In-Depth Look: Clusty
Compiled by Trudi Jacobson
Clusty was developed in 2004 by the software company Vivisimo in order to provide a search service "robust enough to handle the variety of information the everyday web user was after." Clusty is a metasearch engine: it crawls special sources such as the Reuters news service, the New York Times and Wikipedia, but relies on multiple search engines (Open Directory, Live, Gigablast, and Ask) to crawl the web.

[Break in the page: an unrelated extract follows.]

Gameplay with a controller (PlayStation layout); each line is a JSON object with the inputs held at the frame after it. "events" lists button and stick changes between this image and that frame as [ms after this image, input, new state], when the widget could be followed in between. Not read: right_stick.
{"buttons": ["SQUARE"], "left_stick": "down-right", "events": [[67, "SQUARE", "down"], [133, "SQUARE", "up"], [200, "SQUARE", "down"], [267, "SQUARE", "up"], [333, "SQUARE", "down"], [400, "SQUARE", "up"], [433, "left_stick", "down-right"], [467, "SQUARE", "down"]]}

Clusty clusters its search results on the left hand side of the results page. This can provide an excellent thematic map of the subject, and allows you to narrow your results in a quick and meaningful way. Clusters can also be fine-tuned, depending upon the type of results you are viewing. Options for web results include results divided by individual search engines and sites and site domains (which makes it easy to select just those results from .edu sites, for example). Search results can also be narrowed by a number of categories beyond the default option (which is the web) using tabs: news, images, Wikipedia, blogs, and more. You are able to customize your tabs to only those you use most often.
Other benefits include being able to preview a site right within the search results, opt to open a site in a new browser window, and highlight the cluster where that result appears, in order to find other results related to the one you selected. You can also easily select the font size you prefer. Clusty has a very clean, uncluttered look. Clusty respects your privacy and does not store personal search details.
While Clusty does display "sponsored results" (i.e., ads) for some searches, they are clearly labeled as such. The advanced search options are very basic.